A little confused with authorizers and permissions…
If, in my custom authorizer I am able to add logic that enables me to know whether a user is of a certain role type lets sat a hypothetical USER or ADMIN_USER role type, then how can I use this info to allow a ‘special’ api gateway request (that requires ADMIN_USER invoker ) to execute or not? I know I can return an ‘allow’ or ‘deny’ policy but from the api gateway point of view how do I tell it that only ADMIN_USER can execute it ?
Is the answer to have 2 different custom authorizers e.g. UserAuthorizor and AdminAuthorizer and then for example use AdminAuthorizer for my special api gateway and to use UserAuthorizor for all others ?
but if I use one authorizer doesnt it mean that this authorizer has to do some sort of checking of a whole list of allowed method arns and allowed roles for those methods? meaning that as time goes by I would need to keep maintaining a mapping of method arns -> roles in the authorizer ?
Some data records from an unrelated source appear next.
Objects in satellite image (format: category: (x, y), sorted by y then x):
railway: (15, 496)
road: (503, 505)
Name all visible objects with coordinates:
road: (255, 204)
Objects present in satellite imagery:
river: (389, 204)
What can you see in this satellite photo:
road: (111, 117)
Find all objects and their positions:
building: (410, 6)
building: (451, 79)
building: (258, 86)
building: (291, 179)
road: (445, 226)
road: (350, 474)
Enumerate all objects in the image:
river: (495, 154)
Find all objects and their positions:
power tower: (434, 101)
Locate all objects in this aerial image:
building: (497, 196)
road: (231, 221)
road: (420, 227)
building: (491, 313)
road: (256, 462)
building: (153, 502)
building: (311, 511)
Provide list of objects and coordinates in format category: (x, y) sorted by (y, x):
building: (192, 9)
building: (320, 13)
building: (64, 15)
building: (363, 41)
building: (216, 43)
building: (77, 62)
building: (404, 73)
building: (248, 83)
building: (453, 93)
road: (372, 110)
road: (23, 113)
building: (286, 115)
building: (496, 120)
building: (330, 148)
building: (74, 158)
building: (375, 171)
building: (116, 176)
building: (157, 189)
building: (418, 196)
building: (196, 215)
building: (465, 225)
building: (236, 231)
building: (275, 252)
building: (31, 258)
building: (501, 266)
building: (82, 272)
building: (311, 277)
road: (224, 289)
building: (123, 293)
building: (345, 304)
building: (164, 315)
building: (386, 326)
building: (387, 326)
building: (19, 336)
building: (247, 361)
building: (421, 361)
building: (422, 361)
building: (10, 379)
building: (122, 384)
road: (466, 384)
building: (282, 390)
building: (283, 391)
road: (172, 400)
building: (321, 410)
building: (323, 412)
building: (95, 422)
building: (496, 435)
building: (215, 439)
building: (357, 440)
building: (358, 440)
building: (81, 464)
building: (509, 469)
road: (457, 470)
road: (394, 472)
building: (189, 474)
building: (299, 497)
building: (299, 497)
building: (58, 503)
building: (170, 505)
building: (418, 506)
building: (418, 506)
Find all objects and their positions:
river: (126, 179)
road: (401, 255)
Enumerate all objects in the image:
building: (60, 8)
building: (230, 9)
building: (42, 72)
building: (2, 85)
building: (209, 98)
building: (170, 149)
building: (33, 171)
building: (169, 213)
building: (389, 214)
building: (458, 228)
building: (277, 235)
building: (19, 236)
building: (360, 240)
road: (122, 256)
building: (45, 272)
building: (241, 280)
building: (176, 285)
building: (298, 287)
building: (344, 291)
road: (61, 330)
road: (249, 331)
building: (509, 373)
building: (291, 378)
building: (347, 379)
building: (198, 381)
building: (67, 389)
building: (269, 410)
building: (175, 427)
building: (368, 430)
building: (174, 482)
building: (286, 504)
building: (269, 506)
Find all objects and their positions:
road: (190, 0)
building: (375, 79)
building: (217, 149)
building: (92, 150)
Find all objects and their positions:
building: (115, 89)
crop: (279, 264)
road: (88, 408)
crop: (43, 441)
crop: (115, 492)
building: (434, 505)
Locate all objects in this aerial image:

To do this with Cognito and AWS_IAM authentication on API Gateway you’d use two different Identity pools, one for normal users, one for admins. When you log in via those two pools you receive two different roles. The role policy for normal users only allows access to the normal lambda functions (name the functions user… and match on user*). The admin role policy allows access to normal plus admin functions (name the functions admin… and match on user*, admin*). So now if a normal user tries to call an admin function, AWS won’t let them.
I believe it is free when AWS denies a function call like this, so if someone tries a million requests hacking the admin API it doesn’t cost anything.
If the normal users can only access several normal lambda functions (such as service 1,2 5), the other normal users can access service 2,5,7) what should we do?
Does Cognito support to create as more groups as possible, not only two groups (admin/normal)?